─── Dataset

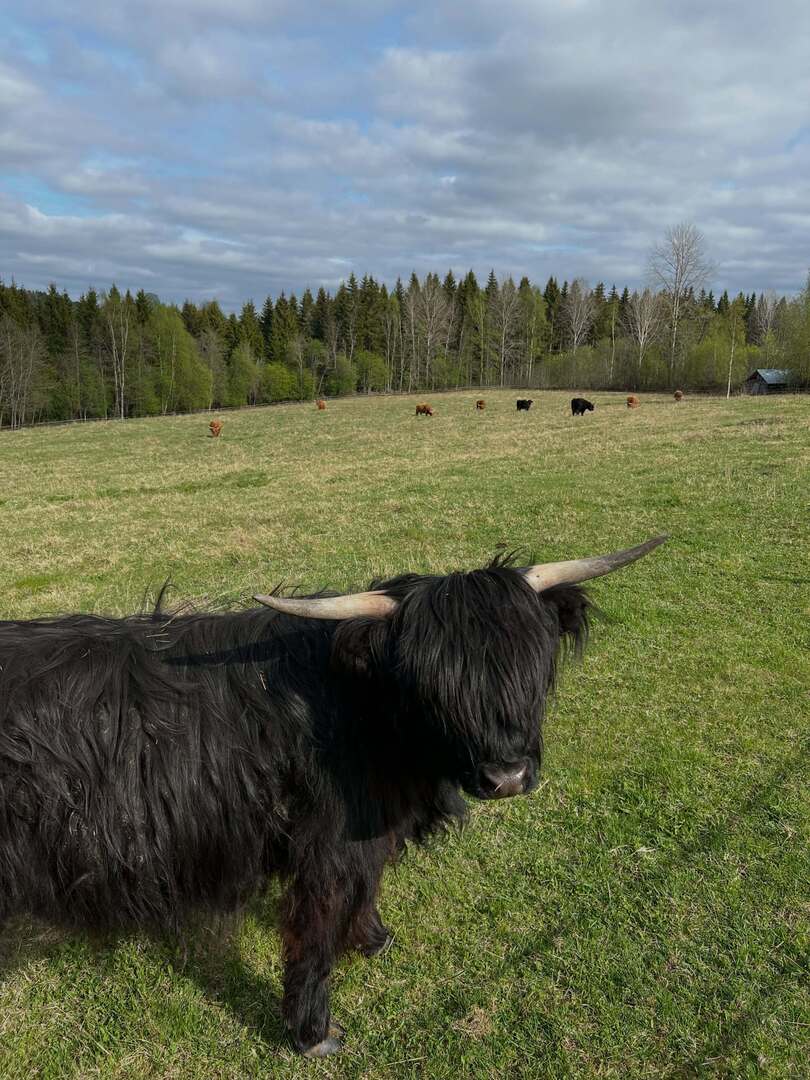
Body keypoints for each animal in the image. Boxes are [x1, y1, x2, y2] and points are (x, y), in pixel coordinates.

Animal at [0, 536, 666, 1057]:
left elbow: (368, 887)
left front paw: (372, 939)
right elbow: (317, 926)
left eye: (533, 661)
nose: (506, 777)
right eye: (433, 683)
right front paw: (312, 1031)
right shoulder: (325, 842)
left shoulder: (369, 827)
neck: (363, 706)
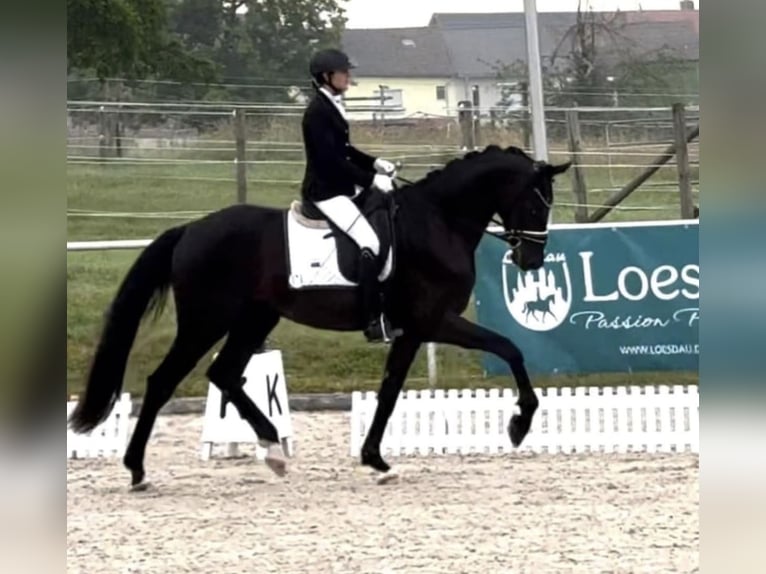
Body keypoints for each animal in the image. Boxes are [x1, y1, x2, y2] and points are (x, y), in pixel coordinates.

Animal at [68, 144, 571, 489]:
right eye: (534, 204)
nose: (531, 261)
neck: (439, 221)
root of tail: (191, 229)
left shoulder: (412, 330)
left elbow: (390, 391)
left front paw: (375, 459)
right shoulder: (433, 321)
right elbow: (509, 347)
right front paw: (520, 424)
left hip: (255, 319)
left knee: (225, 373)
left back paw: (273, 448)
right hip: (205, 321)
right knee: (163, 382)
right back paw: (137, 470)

──────

■ Work required: Reproduce exactly the lines from the one containing "left knee: (225, 373)" through the last line of the records, both included, and nothing else.

■ Response to this task:
left knee: (225, 373)
left back paw: (273, 448)
right hip: (205, 321)
right knee: (163, 382)
right back paw: (137, 470)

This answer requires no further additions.